More productivity

This afternoon I did a bit more work on our home server (the one I built from bits of my old dead PC).

It’s now running:

  • A full installation of Mediawiki, with a few extensions, which Steph is using a lot right now.
  • A streamable repository of Creative Commons licensed music so that any computer in our house can stream a selection of new and interesting music. This works nicely with Rhythmbox and iTunes (I’ve not tested anything Windows based yet).
  • A local access only mailsever (built around dovecot with a squirrelmail front end), which grabs a copy of all my incoming mail and archives it locally. This means I now have an extra level of backup in case I encounter more problems with my externally hosted mail.

All of this is controlled from webmin, so my main laptop is able to configure everything without me actually having to sit in front of the server. This is good, because the server is noisy enough to consider banishing it to the spare room.

Ubiquity 0.1.5

I’ve not blogged about Ubiquity for a while. It’s a Firefox extension that I use every day to do all sorts of things (updating twitter and complex calculations mainly). The latest version is out today, and has gone a long way towards making it ready for the masses to use.

OpenID

I’ve now (finally) got two-way OpenID support built into this installation of wordpress. What this means is:

  • I can log into sites like Livejournal using my account from teknostatik.co.uk. Not that useful, but fairly impressive.
  • Anyone who has an account with Livejournal, or a Gmail account, or one of a number of other things can leave comments on this blog.

Of course, I didn’t fix this today, I’m just catching up on writing documentation and blog posts while I’m off sick with face-ache.

Introducing aaahh-records – home of free and charming music

I’ve just stumbled upon this net label, whilst trying to determine which year the Wind Whistles album was actually released in (the answer being 2007 and 2008 in different places).

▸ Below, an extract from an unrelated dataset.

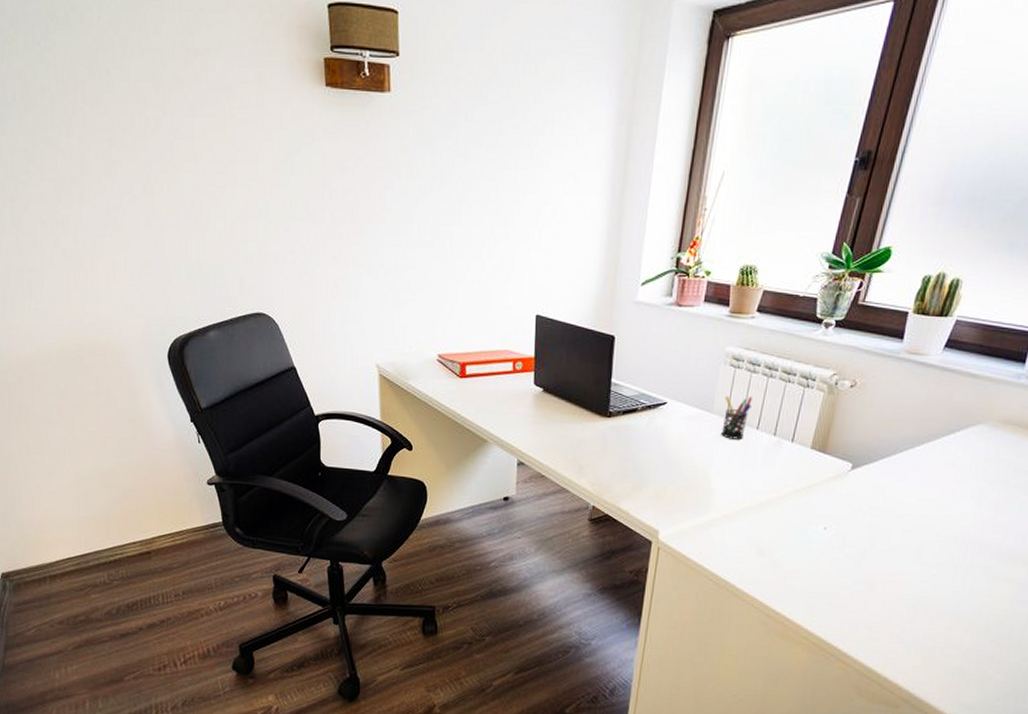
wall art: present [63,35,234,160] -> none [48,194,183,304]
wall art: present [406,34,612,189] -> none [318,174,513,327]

The label has so far only released three albums, but two of them happen to already be on my list of favourite freely available music for this year, which makes me think I’m likely to like anything they put out.

WordPress 2.7

I wasn’t sure I needed to upgrade this website to WordPress 2.7 (the latest version of the blogging software which acts as a front-end for everything else here), but as I missed the last couple of releases I decided it might be a good idea.

The upgrade went flawlessly (following the 3 step upgrade), and I’ve also added OpenID support so that Livejournal users who read this will be able to leave me comments using username.livejournal.com as an OpenID (replacing “username” with their own username).

I don’t think anything is broken, but let me know if this is not the case.

Microblogging as a promotional tool

I’ve been thinking recently about how we (and by we I mean anyone involved in any activity they wish to promote) can get information to the largest number of appropriate people, with the least amount of effort. This interests me because I’m involved in a fair few activities which would benefit from further participation, which will only happen if people know they exist. Software projects need developers and testers, LARP games need players and musicians need people to listen to their music, or at least to know they exist.

My current area of interest is looking at the interoperability of various social networking and microblogging sites, with a view to making the right information available to the right people instantly. Twitter and Facebook are both very good at this in different ways, but there is also a lot of scope to integrate microblogging within a more traditional blogging environment such as Livejournal or WordPress, which can also reach people who might not normally ever consider signing up to Twitter.

I think having a good web presence is so important, and so vital in recruiting and retaining other like minded individuals. And now we have the tools at our disposal we should be using them, right?